Recorded information:
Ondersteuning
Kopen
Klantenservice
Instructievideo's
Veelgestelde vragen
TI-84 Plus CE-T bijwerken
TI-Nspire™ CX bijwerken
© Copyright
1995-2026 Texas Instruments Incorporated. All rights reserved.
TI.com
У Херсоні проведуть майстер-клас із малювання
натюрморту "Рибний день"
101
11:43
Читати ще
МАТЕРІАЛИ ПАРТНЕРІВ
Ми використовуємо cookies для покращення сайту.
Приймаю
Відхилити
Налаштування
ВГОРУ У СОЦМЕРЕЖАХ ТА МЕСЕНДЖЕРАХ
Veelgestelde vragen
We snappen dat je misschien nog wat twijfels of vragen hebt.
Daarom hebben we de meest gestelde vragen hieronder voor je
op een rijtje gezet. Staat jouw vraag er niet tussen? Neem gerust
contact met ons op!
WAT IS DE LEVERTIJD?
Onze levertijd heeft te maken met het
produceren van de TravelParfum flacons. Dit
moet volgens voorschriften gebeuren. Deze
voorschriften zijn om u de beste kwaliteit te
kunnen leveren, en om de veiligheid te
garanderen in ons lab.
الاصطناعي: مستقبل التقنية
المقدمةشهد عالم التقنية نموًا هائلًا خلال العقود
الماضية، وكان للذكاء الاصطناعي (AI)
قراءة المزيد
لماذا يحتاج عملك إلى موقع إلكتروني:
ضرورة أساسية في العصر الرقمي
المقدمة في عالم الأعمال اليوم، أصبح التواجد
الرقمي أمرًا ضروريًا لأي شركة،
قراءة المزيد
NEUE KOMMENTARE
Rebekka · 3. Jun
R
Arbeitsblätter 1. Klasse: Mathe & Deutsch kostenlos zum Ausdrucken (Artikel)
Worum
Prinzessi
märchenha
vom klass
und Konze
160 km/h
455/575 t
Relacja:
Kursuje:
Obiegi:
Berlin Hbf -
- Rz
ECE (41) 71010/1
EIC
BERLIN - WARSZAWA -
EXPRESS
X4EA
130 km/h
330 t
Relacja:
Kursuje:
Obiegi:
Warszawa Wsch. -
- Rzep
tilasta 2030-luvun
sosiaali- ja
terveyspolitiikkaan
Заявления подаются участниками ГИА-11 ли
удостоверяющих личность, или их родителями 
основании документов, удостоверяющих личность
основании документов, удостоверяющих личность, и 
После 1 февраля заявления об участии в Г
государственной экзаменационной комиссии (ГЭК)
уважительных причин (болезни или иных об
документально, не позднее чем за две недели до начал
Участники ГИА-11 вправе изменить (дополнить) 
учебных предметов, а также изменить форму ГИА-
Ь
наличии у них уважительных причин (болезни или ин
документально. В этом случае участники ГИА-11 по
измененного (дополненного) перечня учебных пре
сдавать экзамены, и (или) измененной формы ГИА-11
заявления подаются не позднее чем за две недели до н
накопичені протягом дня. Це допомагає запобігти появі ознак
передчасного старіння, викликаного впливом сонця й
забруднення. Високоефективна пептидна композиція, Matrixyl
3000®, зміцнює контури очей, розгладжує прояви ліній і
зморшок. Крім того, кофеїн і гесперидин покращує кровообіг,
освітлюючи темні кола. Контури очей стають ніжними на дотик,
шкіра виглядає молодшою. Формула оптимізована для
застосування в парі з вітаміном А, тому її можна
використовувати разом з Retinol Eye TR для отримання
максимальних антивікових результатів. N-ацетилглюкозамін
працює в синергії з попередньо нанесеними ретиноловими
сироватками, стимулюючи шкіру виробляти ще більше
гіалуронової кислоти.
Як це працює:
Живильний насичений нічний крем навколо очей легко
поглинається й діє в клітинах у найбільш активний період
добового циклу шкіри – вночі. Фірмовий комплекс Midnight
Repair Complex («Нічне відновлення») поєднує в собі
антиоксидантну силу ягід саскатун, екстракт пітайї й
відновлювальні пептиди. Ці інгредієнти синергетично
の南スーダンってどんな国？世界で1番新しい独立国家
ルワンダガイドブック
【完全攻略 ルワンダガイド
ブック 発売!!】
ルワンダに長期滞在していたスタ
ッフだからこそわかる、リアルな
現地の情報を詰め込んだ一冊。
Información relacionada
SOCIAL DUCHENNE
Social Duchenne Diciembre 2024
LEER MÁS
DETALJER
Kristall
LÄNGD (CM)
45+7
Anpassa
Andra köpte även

What this task involves:
Write out each line above that contains the word "документов".

Answer below:
основании документов, удостоверяющих личность
основании документов, удостоверяющих личность, и 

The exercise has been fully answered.